SWT has an API (Control.setRedraw) to shut off drawing for a widget and all of its children. This is for when you want to perform operations that may paint directly to their widgets or force repaints, and have these drawing operations be dropped to avoid flicker. This is used in some parts of Eclipse.

There is some limited GTK+ API for freezing drawing on widget windows. However, this only stops the idle loop from dispatching expose events, not prevent drawing by widgets themselves (or by widgets that explicitly paint). As well, if the Z-order of an X Window is changed, then X will paint the background colour if set, and this cannot be prevented.

For Eclipse 3.0, setRedraw() was implemented by obscuring the Control with a new X Window set to have no background colour or pixmap. When drawing is turned back on, the window disappears and the contents behind get an expose event.

Performance differences between GTK+ themes

GTK+ themes can have a large impact on performance. The best example we have of this came from some benchmarks of switching perspectives in Eclipse. The "Bluecurve" GTK+ theme shipped with Red Hat 9 was shown to slow down our benchmark by almost 30% compared to other themes.

Mouse motion hints

Before Eclipse 3.0, the mouse motion hint mask (GDK_POINTER_MOTION_HINT_MASK) was not being used correctly. This caused far too many mouse motion events to be passed to Sashes, which significantly hurt the performance of fast view resizing.

Fixing this may have fixed other widgets that relied on motion events. However, GtkTreeView widgets in particular do not set this hint, and sometimes it seems that SWT gets more mouse events than expected.

The bug that shows this problem is the editor drop down that appears when you hit Ctrl-E, and the lists that appear by Ctrl-O and Ctrl-T. Sometimes when they first appear, too many mouse events are received and the selection lags far behing the mouse pointer. This can be worked around by enabling the mouse motion hint on the GtkTreeView widget in GTK+ itself.

However, Owen Taylor noted in the October 25th GTK+ team meeting that this would be a breaking change, and that he thinks the problem may be elsewhere.

GtkTreeView performance

Eclipse uses a lot of GtkTreeView widgets (SWT's Table and Tree). As well, GtkTreeView is used in the implementation of GTK+'s combo boxes.

• **PROVIDED DATA**:

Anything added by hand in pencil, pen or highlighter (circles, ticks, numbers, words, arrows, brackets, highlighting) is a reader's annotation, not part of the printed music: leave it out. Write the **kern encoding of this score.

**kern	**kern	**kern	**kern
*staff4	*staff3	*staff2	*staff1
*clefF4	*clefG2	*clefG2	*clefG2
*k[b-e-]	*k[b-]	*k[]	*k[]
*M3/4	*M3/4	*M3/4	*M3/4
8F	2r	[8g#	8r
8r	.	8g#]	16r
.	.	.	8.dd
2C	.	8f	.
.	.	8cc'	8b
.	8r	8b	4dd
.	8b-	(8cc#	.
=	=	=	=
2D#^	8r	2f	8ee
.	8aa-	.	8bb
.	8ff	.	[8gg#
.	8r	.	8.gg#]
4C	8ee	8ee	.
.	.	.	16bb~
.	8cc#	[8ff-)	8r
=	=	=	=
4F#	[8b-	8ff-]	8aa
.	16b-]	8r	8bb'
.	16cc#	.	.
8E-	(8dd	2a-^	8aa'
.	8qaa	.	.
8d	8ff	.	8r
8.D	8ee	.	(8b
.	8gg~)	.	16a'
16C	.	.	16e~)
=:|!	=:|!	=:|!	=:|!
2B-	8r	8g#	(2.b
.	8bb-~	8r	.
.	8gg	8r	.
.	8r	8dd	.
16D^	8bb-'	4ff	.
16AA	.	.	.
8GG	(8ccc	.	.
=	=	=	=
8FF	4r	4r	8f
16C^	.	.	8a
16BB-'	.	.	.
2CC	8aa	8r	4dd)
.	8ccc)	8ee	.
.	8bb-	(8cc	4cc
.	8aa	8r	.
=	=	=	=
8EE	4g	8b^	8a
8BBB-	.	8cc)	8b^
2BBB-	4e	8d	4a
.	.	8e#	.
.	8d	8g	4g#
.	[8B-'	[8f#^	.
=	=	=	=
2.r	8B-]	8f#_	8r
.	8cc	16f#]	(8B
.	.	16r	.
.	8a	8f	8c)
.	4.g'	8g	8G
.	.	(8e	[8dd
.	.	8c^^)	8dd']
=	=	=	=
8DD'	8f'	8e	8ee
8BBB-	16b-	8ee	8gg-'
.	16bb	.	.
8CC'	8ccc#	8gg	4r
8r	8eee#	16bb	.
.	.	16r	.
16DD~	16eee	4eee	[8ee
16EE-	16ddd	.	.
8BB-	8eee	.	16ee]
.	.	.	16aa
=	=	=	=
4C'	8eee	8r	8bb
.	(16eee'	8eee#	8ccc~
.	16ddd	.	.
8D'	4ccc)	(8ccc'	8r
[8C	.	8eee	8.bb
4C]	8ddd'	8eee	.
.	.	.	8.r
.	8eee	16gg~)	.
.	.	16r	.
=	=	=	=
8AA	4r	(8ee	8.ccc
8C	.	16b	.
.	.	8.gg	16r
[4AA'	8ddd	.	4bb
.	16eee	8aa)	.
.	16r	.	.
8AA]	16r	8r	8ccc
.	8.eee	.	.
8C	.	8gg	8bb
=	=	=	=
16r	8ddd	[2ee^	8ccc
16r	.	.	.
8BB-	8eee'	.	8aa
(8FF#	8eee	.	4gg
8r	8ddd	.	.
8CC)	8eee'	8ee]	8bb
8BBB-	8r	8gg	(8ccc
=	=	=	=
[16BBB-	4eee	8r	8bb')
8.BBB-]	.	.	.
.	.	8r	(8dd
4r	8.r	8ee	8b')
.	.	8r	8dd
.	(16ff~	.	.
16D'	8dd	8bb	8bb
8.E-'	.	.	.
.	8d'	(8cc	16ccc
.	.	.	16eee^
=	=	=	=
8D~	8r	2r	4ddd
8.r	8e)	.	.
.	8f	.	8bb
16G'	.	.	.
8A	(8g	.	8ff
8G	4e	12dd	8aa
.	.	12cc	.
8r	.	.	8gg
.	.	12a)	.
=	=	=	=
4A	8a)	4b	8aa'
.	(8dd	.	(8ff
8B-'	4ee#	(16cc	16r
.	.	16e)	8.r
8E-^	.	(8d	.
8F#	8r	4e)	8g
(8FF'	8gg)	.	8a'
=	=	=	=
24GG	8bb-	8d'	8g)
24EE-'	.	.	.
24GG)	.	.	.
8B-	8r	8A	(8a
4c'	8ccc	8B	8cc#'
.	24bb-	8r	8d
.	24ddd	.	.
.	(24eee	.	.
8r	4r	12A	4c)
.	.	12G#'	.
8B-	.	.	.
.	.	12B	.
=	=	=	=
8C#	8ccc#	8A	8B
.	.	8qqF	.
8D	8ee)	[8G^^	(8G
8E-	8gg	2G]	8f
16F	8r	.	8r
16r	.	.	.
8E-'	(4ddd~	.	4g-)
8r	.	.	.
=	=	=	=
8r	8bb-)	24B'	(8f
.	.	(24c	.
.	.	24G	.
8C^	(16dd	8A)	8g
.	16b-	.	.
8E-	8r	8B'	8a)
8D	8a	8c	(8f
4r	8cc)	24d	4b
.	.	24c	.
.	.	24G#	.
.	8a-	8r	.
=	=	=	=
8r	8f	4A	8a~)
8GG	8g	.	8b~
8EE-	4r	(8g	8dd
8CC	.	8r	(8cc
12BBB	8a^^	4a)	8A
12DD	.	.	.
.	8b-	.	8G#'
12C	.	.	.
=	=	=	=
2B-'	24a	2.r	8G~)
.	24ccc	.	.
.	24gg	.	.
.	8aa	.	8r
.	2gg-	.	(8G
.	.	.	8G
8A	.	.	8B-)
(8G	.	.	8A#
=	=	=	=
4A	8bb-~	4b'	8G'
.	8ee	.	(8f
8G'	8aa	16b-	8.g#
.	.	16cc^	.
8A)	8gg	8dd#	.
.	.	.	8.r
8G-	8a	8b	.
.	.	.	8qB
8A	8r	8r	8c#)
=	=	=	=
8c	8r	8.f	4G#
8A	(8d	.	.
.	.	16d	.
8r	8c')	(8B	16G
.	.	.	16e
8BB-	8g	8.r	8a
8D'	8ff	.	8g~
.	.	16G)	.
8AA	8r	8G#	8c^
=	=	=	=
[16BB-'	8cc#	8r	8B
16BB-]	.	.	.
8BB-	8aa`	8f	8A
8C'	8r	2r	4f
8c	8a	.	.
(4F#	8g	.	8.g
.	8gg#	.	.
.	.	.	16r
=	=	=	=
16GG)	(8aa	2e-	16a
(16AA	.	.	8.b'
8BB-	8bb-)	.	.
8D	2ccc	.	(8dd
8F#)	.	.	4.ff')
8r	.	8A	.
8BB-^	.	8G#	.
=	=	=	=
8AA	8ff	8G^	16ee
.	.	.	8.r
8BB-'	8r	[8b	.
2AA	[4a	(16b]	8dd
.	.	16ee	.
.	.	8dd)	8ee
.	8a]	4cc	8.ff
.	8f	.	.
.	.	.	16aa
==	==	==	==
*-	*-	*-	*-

• **YOUR TASKS**:
(1) Return verbatim the stretch of the notes on SWT performance under GTK+ from "Fixing this may" through "may be elsewhere.".
(2) Carry the notes on SWT performance under GTK+ further, beginning after their final sentence.

• **ANSWERS TO THE EXERCISE**:
(1)
Fixing this may have fixed other widgets that relied on motion events. However, GtkTreeView widgets in particular do not set this hint, and sometimes it seems that SWT gets more mouse events than expected.

The bug that shows this problem is the editor drop down that appears when you hit Ctrl-E, and the lists that appear by Ctrl-O and Ctrl-T. Sometimes when they first appear, too many mouse events are received and the selection lags far behing the mouse pointer. This can be worked around by enabling the mouse motion hint on the GtkTreeView widget in GTK+ itself.

However, Owen Taylor noted in the October 25th GTK+ team meeting that this would be a breaking change, and that he thinks the problem may be elsewhere.

(2)
Rutger Ovidius found a performance difference between GTK+ and other toolkits in the speed of very large tables and combo boxes. Some research into this showed that unlike tree widgets on other platforms, GTK+ allows for rows to not all have the same height, which means that they must calculate the height of every row before they can decide how to draw the scrollbars.

GTK+ version 2.4 introduced a new "fixed-height-mode" property for tree views, but it has some limitations and is not used in their combo box implementation. This property is used if available by the SWT implementation of SWT.VIRTUAL for Trees, and maybe we can use it in more situations.

Antialiased text rendering

Antialiased text rendering on Linux systems can be slow. Antialiased fonts must be composited by the X server, and on most drivers this has been implemented by reading back the contents of the framebuffer, compositing in system memory, and then writing the result back. Søren Sandmann has done some work on improving the performance of the X server, and his modifications went into X.org's server version 6.8.0.

Furthermore, pango itself does work to perform correct i18n layout, and this in itself incurs a speed difference as well. It is unclear how much this affects the performance of Eclipse in general.

In Eclipse 3.0.0 and earlier, listing fonts can be slow

The algorithm used in Eclipse 3.0.0 and earlier for listing fonts ends up being O(n3) when Pango used its fontconfig back end. This was fixed for Eclipse 3.0.1. For users with a lot of fonts, Eclipse startup time could take minutes.

X protocol bandwidth

At one point, SWT was sending large images to X and letting it perform clipping, which hurt performance for remote X users:

It may be interesting to try again to profile the image data sent to the X server and ensure that the bandwidth used is reasonable.